**Document segment:**
|---|

Is this your html, or are you scraping someone else's html?
If it's yours, organize your html differently... if you know you want to
be processing a section at a time, wrap those sections with an
identifiable container, then scope your searches by the container.
(doc/"div").each do |dv|
this_h3 = (dv/"h3")
if this_h3.inner_html == "blah2"
(dv/"li").each do |li|
puts li.inner_html
end
end
end
emits just c, and d
If its someone else's html in that format, you'll probably have to go
elem by elem for the whole doc with state machine-ish code to track what
you've seen previously since there doesn't seem to be any real 'path' to
the li's per h3.
Your html is still flat, so you have to work with the patterns that you
see.
You have:
span
li
li
li
span
li
li
li
etc...
An ugly, brute force, one case solution is to:
read the page with Hpricot
remove the header
convert it to a simple string representation
stick your opening tag '<see>' at the head
stick your closing tag and a div end '</div></see>' at the tail
change all '<span>' to '</div><div><span>'
doctor up the new head from '<see></div><div>' to just '<see><div>'
re-create your Hproicot doc from the modified string
Please don't top post, it annoys readers on this list and makes it
less likely that you will get help.
I have not used hpricot but if I were in your situation the first
thing I would do is carefully look through the documentation for
hpricot. Have you done that?

|---|

**Chart comprehension lines:**
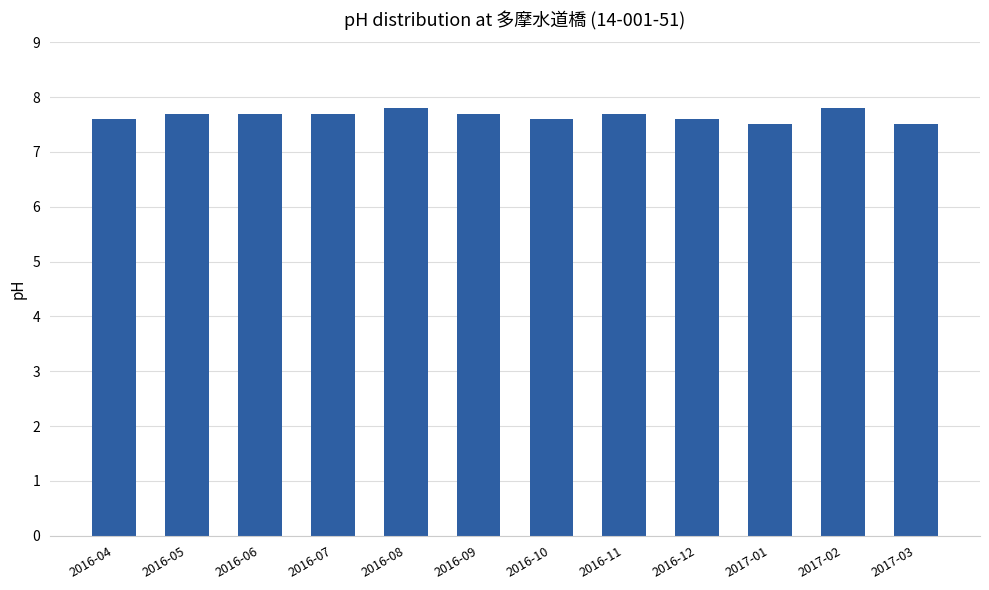

What position from the right is 2016-11?

5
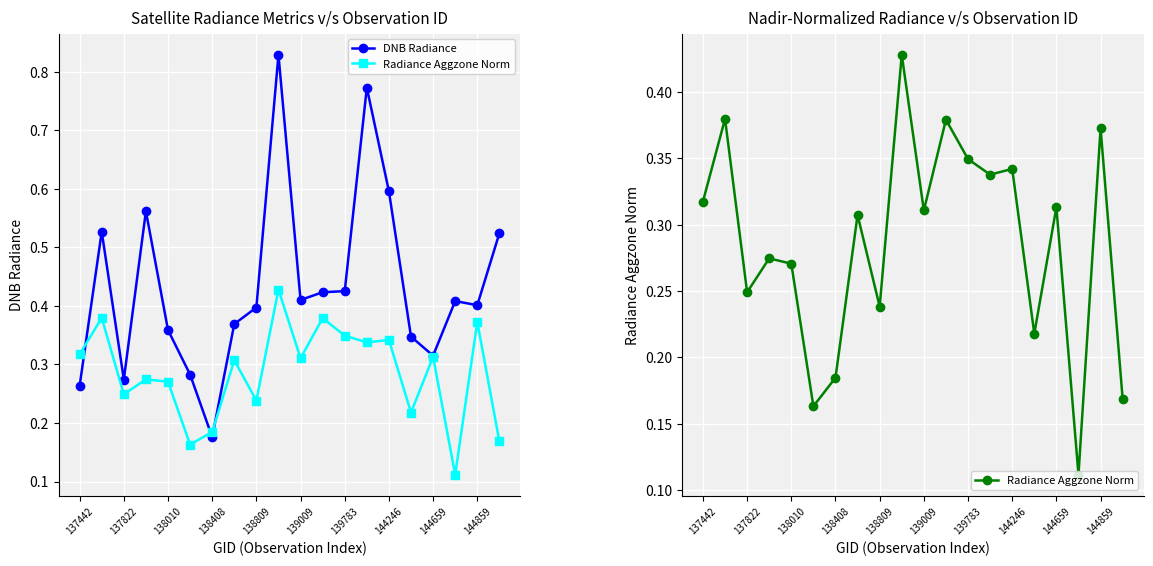

Reading left to right, extract all data points from this chart.

DNB Radiance: 0.3	0.5	0.3	0.6	0.4	0.3	0.2	0.4	0.4	0.8	0.4	0.4	0.4	0.8	0.6	0.3	0.3	0.4	0.4	0.5
Radiance Aggzone Norm: 0.3	0.4	0.2	0.3	0.3	0.2	0.2	0.3	0.2	0.4	0.3	0.4	0.3	0.3	0.3	0.2	0.3	0.1	0.4	0.2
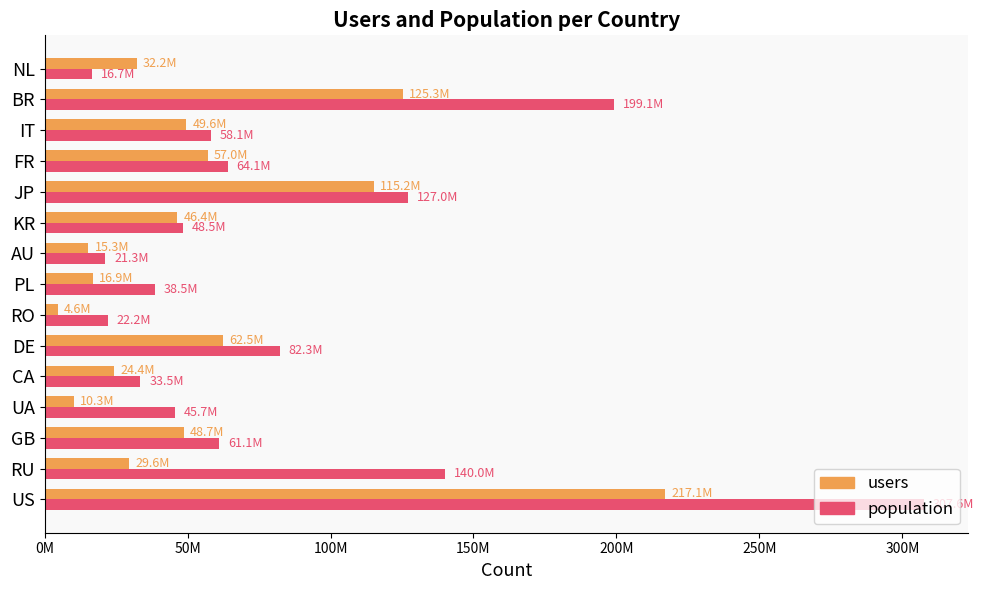

What are all the series names shown in the legend?

users, population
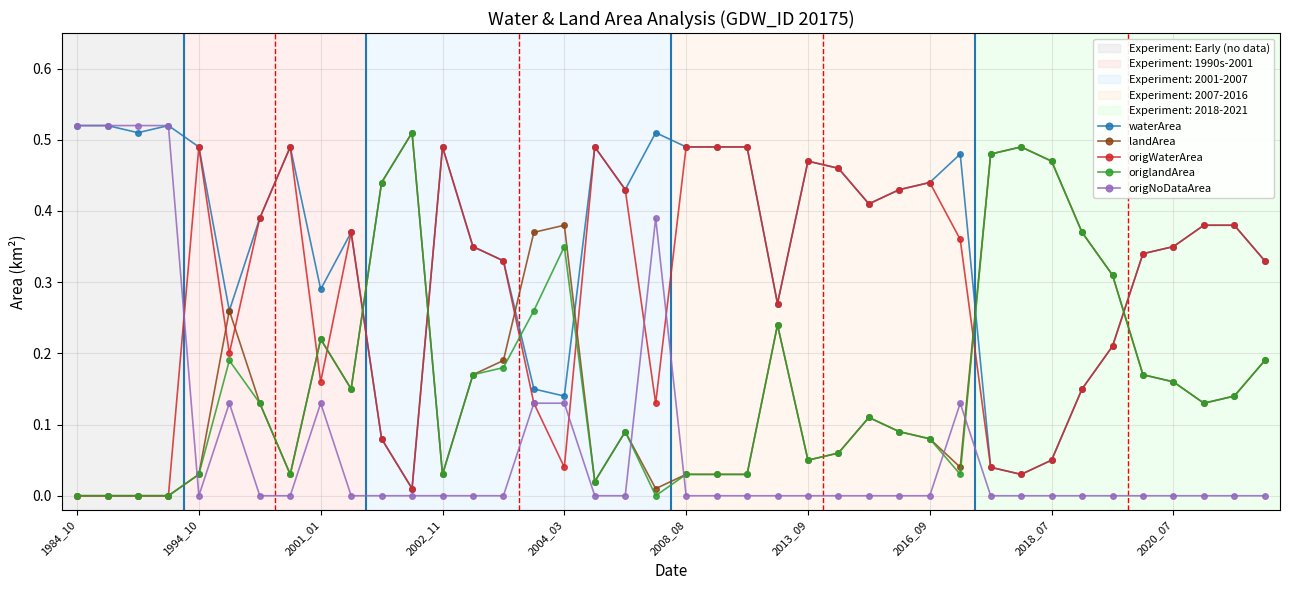

Which series has the largest total across all categories?

waterArea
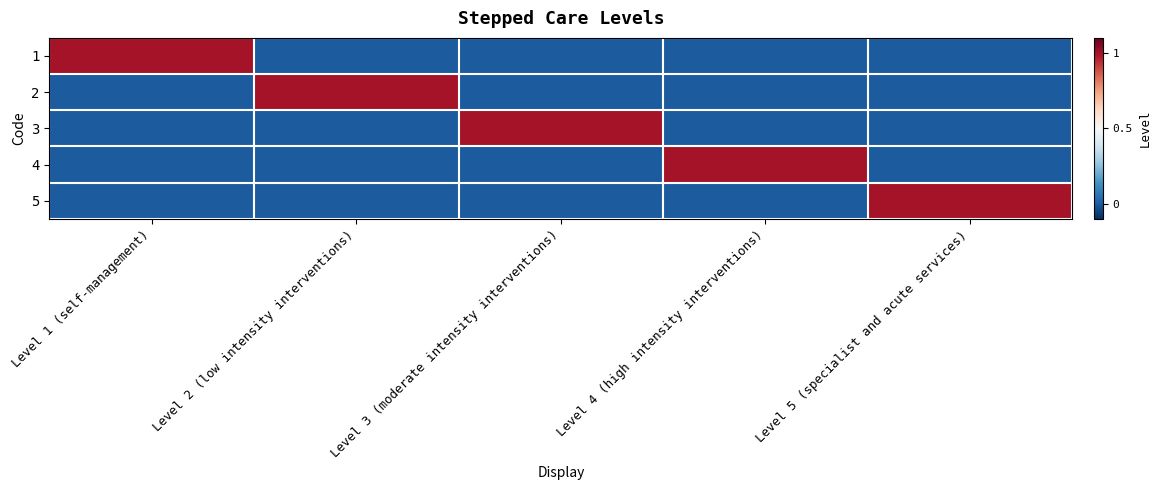

Reading left to right, transcribe all the data shown in this chart.

1: Level 1 (self-management)=1	Level 2 (low intensity interventions)=0	Level 3 (moderate intensity interventions)=0	Level 4 (high intensity interventions)=0	Level 5 (specialist and acute services)=0
2: Level 1 (self-management)=0	Level 2 (low intensity interventions)=1	Level 3 (moderate intensity interventions)=0	Level 4 (high intensity interventions)=0	Level 5 (specialist and acute services)=0
3: Level 1 (self-management)=0	Level 2 (low intensity interventions)=0	Level 3 (moderate intensity interventions)=1	Level 4 (high intensity interventions)=0	Level 5 (specialist and acute services)=0
4: Level 1 (self-management)=0	Level 2 (low intensity interventions)=0	Level 3 (moderate intensity interventions)=0	Level 4 (high intensity interventions)=1	Level 5 (specialist and acute services)=0
5: Level 1 (self-management)=0	Level 2 (low intensity interventions)=0	Level 3 (moderate intensity interventions)=0	Level 4 (high intensity interventions)=0	Level 5 (specialist and acute services)=1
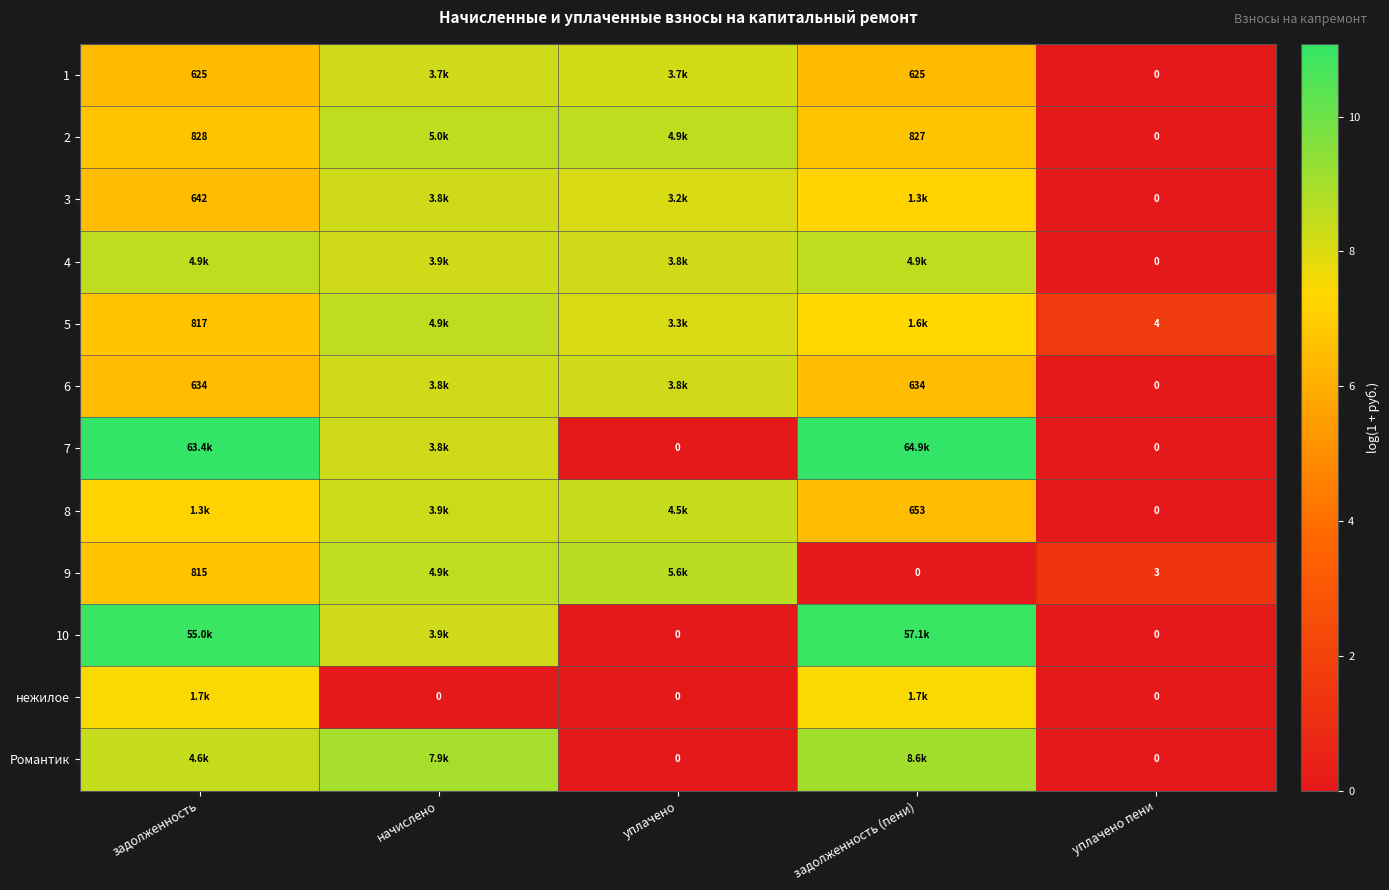

At which label does 8 first exceed 7?

задолженность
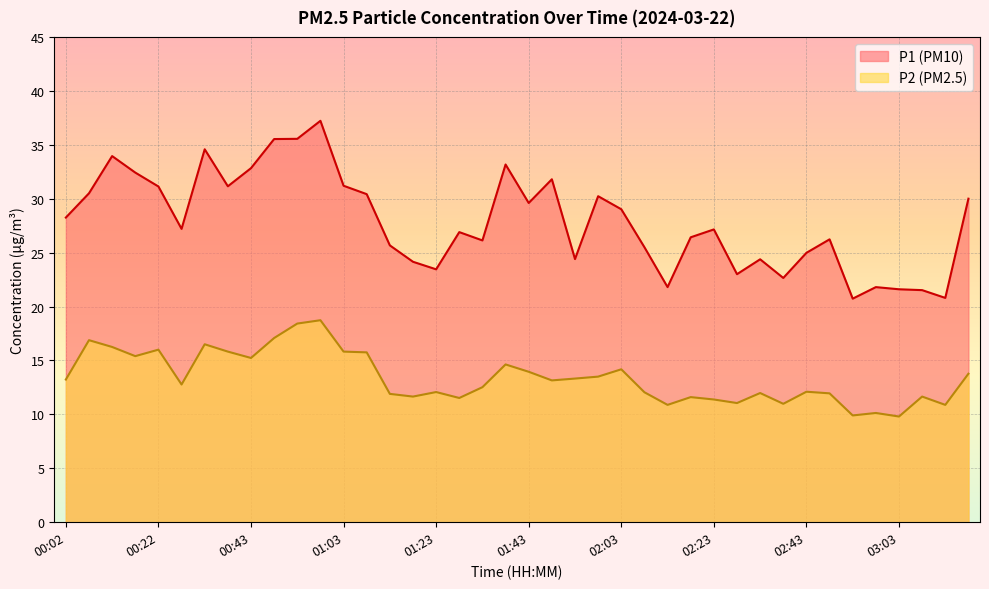

What is the value of the P2 point at the 10th from the left?

17.1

|---|

In the forum thread on Hpricot, what should every '<span>' be changed to in the brute-force solution? These lines come from a separate source.

'</div><div><span>'